Daniel Mors, presidente fundador da Golden Brasil e empresário especialista em negócios com minérios, explica que expandir uma empresa para mais de um estado não é apenas uma questão de visibilidade de marca. É, antes de tudo, um teste de solidez financeira e operacional que a maioria dos negócios não consegue sustentar.
Dados do próprio setor de empreendedorismo mostram que cerca de 60% das pequenas empresas brasileiras encerram atividades antes de completar cinco anos, muitas vezes sem nunca ter saído de sua cidade de origem. Chegar a outro estado, portanto, já indica algo sobre a capacidade de sobrevivência daquele negócio.
Por que expandir para outro estado exige recursos financeiros consolidados?
Abrir uma nova unidade em outro estado envolve custos que vão além do aluguel de um espaço físico: contratação de equipe local, adaptação a exigências regulatórias regionais e um período inicial em que a nova filial ainda não gera receita suficiente para se sustentar sozinha. Daniel Mors avalia que só empresas com caixa consolidado conseguem absorver esse período de baixa rentabilidade sem comprometer a operação já existente, já que negócios que expandem sem esse colchão financeiro tendem a enfrentar dificuldades logo nos primeiros meses da nova unidade, justamente quando mais precisam de capital para se estabelecer no novo mercado.
Não é coincidência que boa parte das empresas que fecham antes de completar cinco anos de operação nunca tenha saído de sua cidade de origem. A ausência de expansão, nesses casos, muitas vezes reflete falta de capital consolidado para arriscar esse tipo de movimento, e não necessariamente uma escolha estratégica deliberada. Empresas que conseguem sustentar operações em múltiplos estados, por outro lado, sinalizam ter superado justamente essa barreira financeira que impede a maioria dos negócios de crescer geograficamente.
O que a expansão geográfica revela sobre a maturidade da gestão?
Manter operações em estados diferentes exige uma estrutura de gestão capaz de padronizar processos, treinar equipes remotas e garantir que a qualidade do atendimento não varie de uma unidade para outra. Daniel Mors reforça que essa capacidade de replicar um modelo de negócio com consistência é o que realmente diferencia uma expansão bem-sucedida de uma expansão apressada.
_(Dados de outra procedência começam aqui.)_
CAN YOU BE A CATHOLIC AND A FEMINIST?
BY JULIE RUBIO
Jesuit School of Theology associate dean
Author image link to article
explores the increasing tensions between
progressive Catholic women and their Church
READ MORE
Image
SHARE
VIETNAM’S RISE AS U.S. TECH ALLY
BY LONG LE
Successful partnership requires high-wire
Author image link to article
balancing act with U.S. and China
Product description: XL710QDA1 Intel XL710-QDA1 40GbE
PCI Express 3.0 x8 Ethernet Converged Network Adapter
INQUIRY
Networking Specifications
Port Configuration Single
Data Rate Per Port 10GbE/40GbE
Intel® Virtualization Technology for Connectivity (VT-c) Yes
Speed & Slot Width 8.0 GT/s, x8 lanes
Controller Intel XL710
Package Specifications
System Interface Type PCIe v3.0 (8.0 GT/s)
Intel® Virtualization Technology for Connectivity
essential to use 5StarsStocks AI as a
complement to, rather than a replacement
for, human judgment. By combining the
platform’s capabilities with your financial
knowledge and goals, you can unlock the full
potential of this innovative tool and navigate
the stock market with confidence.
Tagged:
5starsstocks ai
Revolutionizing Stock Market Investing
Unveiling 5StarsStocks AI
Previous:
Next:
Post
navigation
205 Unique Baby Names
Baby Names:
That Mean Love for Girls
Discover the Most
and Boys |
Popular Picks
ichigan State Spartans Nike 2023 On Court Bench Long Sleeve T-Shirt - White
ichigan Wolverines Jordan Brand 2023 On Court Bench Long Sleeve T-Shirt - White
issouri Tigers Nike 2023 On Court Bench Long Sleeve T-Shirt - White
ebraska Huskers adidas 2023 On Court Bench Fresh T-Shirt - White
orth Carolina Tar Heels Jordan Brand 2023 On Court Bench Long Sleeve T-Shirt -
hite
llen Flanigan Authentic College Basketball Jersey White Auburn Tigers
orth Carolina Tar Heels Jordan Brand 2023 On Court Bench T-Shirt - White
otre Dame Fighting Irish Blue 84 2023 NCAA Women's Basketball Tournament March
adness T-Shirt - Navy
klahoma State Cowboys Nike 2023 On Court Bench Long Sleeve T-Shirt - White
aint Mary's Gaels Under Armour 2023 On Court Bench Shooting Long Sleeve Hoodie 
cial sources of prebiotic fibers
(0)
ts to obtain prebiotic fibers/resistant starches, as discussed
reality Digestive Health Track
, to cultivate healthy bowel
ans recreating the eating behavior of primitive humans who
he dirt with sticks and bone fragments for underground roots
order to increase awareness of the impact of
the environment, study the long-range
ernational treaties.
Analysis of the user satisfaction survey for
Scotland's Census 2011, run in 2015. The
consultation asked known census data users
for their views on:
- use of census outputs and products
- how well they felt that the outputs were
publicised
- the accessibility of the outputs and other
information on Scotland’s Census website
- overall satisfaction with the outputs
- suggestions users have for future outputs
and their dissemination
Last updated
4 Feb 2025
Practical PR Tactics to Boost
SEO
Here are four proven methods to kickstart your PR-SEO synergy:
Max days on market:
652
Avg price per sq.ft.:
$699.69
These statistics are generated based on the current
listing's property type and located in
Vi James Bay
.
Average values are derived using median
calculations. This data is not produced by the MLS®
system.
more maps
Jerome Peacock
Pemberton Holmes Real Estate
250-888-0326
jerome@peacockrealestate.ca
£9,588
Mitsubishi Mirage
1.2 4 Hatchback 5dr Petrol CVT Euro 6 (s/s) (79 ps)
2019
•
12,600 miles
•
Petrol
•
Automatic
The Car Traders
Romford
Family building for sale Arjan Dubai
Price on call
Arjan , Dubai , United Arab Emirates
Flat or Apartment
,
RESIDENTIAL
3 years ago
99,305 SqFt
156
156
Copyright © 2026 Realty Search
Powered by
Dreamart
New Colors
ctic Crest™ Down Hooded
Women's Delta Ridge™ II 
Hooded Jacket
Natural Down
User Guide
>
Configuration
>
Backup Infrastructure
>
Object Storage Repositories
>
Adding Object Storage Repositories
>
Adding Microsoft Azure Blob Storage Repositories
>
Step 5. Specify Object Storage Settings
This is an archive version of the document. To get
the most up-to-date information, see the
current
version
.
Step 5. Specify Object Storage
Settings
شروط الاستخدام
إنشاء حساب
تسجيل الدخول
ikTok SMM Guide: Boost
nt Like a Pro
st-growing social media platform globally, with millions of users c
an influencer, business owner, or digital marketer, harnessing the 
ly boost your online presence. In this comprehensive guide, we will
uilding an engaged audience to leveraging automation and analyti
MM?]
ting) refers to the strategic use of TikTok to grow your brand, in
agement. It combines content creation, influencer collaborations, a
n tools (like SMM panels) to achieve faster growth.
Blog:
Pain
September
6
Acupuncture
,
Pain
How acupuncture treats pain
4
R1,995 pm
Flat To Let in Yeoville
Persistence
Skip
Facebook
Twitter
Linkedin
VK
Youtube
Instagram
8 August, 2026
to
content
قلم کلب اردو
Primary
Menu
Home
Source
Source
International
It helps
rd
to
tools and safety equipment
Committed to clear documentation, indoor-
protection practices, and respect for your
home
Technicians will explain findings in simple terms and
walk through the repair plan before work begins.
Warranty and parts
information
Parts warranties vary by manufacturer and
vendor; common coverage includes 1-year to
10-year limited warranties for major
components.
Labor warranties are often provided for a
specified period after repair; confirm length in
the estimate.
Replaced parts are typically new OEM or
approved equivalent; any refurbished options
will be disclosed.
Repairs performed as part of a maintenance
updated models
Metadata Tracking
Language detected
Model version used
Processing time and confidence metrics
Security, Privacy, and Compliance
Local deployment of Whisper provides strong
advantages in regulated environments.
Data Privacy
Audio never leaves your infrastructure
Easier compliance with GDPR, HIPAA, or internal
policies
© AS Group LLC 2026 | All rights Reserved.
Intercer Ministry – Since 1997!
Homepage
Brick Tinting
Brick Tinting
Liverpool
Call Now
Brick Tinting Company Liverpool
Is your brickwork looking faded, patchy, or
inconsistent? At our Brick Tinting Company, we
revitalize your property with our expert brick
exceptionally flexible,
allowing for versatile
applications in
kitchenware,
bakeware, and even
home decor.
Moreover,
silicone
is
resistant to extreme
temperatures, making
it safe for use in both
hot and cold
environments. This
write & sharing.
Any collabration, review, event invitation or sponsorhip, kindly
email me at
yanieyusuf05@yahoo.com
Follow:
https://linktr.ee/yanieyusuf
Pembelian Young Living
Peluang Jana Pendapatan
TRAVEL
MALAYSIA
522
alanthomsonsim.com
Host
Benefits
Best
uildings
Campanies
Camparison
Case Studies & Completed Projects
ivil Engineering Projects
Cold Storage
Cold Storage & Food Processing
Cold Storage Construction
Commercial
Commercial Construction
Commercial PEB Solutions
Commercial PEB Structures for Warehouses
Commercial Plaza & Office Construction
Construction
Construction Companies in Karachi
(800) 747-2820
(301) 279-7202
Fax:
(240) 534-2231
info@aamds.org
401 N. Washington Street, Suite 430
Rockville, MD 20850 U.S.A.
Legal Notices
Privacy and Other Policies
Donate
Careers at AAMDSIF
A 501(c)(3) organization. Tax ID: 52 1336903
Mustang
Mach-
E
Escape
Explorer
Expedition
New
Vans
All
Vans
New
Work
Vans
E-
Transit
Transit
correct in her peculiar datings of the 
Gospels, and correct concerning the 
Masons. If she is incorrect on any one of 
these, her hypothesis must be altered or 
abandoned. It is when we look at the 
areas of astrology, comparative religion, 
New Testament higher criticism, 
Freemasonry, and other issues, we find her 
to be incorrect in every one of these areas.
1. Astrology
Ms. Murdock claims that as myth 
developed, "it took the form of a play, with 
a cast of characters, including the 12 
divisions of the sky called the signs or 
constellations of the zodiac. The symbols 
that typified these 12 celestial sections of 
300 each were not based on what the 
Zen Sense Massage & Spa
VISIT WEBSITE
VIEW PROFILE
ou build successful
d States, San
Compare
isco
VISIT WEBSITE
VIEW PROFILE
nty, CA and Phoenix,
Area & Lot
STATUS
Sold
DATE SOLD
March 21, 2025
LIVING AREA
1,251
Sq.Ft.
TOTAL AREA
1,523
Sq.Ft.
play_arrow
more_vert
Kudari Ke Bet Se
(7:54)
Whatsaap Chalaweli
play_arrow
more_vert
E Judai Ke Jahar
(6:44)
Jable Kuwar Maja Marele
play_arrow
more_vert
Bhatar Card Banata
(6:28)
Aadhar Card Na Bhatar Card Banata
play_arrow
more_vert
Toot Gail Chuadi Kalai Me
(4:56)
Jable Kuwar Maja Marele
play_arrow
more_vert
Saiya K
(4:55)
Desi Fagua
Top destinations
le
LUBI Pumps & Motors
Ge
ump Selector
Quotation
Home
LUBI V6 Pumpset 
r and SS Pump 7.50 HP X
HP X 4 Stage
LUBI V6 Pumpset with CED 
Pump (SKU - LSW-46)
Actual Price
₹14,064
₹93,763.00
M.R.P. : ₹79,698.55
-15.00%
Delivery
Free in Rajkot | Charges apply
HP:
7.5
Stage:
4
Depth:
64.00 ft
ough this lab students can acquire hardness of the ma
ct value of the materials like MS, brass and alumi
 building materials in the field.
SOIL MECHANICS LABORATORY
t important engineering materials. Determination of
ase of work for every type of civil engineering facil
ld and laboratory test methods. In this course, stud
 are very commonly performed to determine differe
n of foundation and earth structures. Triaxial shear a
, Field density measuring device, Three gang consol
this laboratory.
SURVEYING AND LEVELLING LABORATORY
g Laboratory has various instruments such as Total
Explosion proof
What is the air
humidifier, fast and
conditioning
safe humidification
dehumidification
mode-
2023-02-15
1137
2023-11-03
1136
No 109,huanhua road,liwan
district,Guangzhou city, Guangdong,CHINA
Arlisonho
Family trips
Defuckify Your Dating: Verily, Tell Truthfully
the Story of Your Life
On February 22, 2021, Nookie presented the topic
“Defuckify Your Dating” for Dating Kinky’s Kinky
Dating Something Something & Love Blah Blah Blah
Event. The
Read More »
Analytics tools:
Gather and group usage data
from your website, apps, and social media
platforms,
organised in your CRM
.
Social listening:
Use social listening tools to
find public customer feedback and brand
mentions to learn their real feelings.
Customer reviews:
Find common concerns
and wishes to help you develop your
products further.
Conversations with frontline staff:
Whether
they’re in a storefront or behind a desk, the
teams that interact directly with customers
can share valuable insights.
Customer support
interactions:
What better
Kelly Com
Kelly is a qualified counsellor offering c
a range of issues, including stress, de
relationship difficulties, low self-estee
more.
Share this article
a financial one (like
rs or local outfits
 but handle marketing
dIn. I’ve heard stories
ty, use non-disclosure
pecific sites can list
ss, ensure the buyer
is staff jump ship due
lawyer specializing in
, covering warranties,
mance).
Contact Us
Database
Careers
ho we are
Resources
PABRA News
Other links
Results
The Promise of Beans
Além da padronização de processos, atuar em diferentes estados amplia o acesso a talentos e conhecimento local que uma operação concentrada em uma única cidade dificilmente conseguiria reunir sozinha. Cada região carrega particularidades de mercado e de perfil de cliente, e empresas que conseguem capturar esse conhecimento local, sem perder a identidade da operação original, tendem a construir uma base de gestão mais resiliente ao longo do tempo.

Por outro lado, empresas que abrem filiais sem essa estrutura de gestão amadurecida costumam enfrentar problemas de padronização, o que compromete a experiência do cliente e, no médio prazo, a própria reputação construída na unidade original.
Como a presença em múltiplos estados aparece no histórico da Golden Brasil?
A Golden Brasil, fundada em Balneário Camboriú, hoje mantém escritórios também no Rio Grande do Sul, no Paraná e em São Paulo, reunindo mais de 8.000 clientes ativos no Brasil e no exterior e mais de R$ 100 milhões sob gestão. Daniel Mors indica que essa presença em múltiplos estados só se tornou viável depois de a operação original já estar consolidada, seguindo justamente a lógica de expansão gradual que evita comprometer a estrutura existente.
Para Daniel Mors, esse histórico de crescimento por etapas, em vez de expansão simultânea e apressada em várias frentes, é o que sustenta a solidez que a empresa apresenta hoje, com estrutura física em diferentes regiões do país mantida de forma consistente ao longo dos anos.
O que considerar ao avaliar a solidez de uma empresa por sua presença geográfica?
Antes de interpretar a presença em vários estados como sinal automático de solidez, vale entender há quanto tempo cada unidade está em operação e se todas mantêm o mesmo padrão de atendimento e resultado. Uma expansão recente e ainda instável conta uma história bem diferente de uma presença consolidada ao longo de vários anos.
O critério mais confiável não é apenas o número de estados em que uma empresa está presente, mas o tempo de permanência e a consistência operacional demonstrada em cada uma dessas localidades. É esse histórico sustentado, mais do que a extensão geográfica isolada, que efetivamente comprova a solidez de um negócio.